Although the territory is controlled by fugitive billionaire drug lord Joaquin 'El Chapo' Guzman, organizations such as Los Zetas or La Linea have attempted to encroach on remote territory considered ideal for cultivating opium poppies or marijuana. The Borderland Beat blog is reporting that scores of ranchers and rural families have been displaced by the ongoing fighting in the mountainous regions of Sinaloa.
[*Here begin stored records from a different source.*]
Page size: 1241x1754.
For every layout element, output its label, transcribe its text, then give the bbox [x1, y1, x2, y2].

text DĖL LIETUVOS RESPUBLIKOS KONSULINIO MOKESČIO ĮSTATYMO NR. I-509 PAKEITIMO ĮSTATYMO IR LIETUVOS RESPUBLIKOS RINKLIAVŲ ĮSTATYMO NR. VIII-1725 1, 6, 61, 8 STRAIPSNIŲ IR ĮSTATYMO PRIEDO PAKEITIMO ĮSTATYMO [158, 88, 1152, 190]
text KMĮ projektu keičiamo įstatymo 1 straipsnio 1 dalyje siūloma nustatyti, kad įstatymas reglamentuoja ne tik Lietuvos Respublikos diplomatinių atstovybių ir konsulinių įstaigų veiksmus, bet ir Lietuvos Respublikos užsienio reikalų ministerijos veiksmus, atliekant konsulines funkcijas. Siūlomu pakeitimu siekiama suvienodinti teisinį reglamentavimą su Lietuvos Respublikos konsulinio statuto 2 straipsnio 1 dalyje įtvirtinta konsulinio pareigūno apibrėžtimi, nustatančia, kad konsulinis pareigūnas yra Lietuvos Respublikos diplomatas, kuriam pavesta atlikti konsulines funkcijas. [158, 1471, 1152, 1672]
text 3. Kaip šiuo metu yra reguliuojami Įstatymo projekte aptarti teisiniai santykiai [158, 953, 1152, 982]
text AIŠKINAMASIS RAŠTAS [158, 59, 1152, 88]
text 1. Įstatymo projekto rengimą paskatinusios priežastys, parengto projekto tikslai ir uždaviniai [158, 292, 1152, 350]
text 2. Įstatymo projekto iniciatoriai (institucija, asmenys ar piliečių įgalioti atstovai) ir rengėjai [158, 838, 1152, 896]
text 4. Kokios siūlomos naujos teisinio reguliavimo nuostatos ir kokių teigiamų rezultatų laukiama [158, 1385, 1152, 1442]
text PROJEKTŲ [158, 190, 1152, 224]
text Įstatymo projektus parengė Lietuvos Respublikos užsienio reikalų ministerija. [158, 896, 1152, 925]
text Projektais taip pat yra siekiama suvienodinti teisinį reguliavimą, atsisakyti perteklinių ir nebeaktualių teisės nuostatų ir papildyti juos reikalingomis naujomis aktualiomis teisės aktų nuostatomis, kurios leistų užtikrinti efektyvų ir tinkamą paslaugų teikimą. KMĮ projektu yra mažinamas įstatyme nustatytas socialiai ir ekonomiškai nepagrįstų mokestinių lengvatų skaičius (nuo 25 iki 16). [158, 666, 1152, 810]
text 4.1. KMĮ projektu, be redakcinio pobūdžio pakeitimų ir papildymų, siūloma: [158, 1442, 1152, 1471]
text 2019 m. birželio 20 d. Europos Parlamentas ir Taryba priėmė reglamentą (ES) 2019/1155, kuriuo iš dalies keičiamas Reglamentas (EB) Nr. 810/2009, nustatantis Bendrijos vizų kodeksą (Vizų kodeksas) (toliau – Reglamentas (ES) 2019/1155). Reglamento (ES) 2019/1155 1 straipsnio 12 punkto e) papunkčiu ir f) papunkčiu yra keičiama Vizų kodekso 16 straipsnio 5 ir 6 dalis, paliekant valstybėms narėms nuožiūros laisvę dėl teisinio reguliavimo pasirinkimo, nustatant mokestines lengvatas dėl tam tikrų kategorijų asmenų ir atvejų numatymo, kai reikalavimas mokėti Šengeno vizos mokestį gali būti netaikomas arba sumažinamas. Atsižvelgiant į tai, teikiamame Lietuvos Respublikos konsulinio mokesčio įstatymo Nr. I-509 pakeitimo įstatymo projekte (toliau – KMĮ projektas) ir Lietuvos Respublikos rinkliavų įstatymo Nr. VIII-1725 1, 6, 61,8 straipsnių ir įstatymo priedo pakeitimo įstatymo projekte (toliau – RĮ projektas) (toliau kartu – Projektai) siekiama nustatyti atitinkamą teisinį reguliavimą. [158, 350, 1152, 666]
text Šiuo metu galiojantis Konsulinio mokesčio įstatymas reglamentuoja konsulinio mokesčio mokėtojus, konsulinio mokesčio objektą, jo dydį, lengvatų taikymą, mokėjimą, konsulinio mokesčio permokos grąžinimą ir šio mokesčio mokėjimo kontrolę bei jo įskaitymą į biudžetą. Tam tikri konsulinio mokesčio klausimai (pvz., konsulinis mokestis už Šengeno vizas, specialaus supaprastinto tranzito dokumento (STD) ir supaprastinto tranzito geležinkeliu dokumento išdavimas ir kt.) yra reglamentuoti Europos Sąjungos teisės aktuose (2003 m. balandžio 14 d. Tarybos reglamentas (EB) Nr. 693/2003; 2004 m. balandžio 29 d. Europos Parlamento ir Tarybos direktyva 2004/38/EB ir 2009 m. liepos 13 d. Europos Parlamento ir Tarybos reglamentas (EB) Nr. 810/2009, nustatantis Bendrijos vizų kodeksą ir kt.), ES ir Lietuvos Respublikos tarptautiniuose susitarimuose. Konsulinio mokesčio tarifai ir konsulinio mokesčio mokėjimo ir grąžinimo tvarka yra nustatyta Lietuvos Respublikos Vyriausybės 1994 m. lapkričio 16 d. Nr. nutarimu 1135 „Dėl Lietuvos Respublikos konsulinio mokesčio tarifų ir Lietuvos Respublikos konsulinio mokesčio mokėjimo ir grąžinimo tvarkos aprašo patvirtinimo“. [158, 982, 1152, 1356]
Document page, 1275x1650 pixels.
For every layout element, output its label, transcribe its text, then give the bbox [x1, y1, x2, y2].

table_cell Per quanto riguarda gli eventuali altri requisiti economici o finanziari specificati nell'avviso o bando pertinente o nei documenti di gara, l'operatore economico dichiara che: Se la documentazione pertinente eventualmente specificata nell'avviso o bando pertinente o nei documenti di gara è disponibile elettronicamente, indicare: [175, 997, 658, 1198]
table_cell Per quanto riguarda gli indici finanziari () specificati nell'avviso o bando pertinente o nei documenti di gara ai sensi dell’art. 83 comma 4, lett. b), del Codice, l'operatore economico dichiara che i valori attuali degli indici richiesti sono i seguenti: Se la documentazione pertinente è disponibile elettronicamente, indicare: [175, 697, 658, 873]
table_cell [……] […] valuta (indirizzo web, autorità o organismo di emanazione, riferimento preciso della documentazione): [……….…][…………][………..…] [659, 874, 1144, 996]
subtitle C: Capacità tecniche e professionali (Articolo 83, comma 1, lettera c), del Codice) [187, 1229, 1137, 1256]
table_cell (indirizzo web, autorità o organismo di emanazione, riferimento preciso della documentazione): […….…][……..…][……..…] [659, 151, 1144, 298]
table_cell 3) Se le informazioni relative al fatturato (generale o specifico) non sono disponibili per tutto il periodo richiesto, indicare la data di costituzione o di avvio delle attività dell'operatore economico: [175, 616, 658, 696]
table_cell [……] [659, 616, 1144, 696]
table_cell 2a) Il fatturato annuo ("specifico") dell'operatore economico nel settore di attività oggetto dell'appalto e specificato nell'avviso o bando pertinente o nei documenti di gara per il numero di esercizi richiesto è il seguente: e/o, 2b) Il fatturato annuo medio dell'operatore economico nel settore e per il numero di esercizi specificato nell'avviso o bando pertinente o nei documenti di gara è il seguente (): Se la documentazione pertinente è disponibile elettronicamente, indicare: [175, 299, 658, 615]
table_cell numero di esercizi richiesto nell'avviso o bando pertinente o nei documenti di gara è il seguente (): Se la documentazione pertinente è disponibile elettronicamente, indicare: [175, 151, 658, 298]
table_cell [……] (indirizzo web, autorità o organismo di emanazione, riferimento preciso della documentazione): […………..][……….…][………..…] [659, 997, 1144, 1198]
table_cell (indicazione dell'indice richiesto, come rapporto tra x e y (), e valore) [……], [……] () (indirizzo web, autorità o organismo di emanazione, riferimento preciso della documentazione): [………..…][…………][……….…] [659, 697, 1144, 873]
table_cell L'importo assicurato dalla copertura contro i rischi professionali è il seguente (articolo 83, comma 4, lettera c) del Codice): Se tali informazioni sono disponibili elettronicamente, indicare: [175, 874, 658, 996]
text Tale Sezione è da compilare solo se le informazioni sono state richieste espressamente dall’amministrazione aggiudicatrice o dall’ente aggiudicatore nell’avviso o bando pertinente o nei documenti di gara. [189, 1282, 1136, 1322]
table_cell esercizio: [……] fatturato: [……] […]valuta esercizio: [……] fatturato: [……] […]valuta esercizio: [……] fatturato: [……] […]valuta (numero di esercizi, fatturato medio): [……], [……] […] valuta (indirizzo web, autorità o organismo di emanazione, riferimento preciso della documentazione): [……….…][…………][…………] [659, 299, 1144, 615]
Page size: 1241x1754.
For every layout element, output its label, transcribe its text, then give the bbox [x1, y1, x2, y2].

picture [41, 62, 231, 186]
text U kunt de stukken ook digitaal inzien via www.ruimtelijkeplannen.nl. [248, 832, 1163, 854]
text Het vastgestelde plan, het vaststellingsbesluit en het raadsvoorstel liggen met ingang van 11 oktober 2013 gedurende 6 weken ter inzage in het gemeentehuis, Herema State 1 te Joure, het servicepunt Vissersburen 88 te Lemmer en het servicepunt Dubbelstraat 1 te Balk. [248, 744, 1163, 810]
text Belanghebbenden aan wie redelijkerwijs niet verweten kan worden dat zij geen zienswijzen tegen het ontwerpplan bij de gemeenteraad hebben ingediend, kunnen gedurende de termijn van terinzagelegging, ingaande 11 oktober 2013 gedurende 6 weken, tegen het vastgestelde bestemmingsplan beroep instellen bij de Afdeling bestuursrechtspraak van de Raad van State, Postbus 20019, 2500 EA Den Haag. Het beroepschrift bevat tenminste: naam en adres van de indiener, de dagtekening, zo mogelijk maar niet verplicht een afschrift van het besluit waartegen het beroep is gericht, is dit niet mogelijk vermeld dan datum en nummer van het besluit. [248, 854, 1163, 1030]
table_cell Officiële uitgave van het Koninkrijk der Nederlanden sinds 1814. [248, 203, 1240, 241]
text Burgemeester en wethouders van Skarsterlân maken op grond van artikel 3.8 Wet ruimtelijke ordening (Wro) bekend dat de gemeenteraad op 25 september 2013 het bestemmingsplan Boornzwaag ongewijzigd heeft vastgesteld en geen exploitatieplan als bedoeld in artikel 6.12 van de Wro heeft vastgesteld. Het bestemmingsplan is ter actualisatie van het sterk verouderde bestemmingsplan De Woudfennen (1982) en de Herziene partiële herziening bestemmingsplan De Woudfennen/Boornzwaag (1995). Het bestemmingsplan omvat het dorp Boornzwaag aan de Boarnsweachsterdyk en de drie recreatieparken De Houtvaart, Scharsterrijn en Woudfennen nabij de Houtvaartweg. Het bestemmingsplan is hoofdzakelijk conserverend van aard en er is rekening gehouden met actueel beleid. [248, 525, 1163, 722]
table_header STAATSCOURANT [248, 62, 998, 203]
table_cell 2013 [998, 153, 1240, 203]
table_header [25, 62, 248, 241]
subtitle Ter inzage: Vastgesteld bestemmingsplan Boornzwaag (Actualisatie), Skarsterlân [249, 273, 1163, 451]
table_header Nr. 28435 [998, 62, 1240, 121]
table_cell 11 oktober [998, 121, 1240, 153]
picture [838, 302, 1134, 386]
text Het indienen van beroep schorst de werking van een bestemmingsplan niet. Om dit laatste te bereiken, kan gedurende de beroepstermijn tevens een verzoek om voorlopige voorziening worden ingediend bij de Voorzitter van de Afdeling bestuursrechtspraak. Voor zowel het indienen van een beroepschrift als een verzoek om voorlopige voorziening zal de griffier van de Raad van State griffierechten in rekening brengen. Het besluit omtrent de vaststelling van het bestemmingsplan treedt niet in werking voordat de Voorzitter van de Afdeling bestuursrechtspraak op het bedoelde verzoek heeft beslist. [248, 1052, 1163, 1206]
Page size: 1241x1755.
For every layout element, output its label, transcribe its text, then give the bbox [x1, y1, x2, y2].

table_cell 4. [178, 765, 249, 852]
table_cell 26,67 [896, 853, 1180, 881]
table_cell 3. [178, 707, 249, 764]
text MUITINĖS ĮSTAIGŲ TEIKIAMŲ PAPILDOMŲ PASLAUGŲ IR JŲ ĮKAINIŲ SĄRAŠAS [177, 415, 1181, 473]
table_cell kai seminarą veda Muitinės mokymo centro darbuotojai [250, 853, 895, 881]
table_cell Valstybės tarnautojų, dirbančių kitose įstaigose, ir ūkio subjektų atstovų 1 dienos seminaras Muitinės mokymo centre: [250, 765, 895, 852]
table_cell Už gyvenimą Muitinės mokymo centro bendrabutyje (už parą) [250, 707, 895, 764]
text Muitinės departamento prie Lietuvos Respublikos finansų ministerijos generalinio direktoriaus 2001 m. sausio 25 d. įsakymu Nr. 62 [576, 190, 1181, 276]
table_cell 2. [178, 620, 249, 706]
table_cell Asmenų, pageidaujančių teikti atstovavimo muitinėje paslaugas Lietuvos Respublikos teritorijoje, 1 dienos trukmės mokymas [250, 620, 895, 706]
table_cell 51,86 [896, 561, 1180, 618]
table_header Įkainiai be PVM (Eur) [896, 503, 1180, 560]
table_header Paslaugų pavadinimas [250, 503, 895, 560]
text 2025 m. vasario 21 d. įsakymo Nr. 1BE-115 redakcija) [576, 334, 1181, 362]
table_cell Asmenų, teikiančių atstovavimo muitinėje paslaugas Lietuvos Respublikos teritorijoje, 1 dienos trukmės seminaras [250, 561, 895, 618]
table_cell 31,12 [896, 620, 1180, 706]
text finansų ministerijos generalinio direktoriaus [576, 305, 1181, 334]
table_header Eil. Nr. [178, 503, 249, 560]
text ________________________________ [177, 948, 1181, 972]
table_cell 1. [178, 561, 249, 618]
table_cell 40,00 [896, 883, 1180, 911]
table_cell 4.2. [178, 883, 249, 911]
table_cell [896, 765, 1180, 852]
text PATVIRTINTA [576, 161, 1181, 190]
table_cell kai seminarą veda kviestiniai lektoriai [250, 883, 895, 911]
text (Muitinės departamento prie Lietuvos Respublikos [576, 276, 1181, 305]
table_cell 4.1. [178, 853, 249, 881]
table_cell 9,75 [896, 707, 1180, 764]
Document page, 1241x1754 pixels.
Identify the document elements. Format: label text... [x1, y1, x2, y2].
ARIZONA- Police and Federal agents in Arizona announced the arrest of 20 drug trafickers alleged to have ties to the Sinaloa cartel and the seizure of weapons, and airplane, 30 pounds of methamphetamine and 3 tons of marijuana. The operation reportedly smuggled the drugs across the border from Mexico in hidden compartments of tractor trailers and were warehoused in the Phoenix area before being distributed to New York, Los Angeles or Alabama. The DEA dubbed the operation 'Nayarit Stampede'.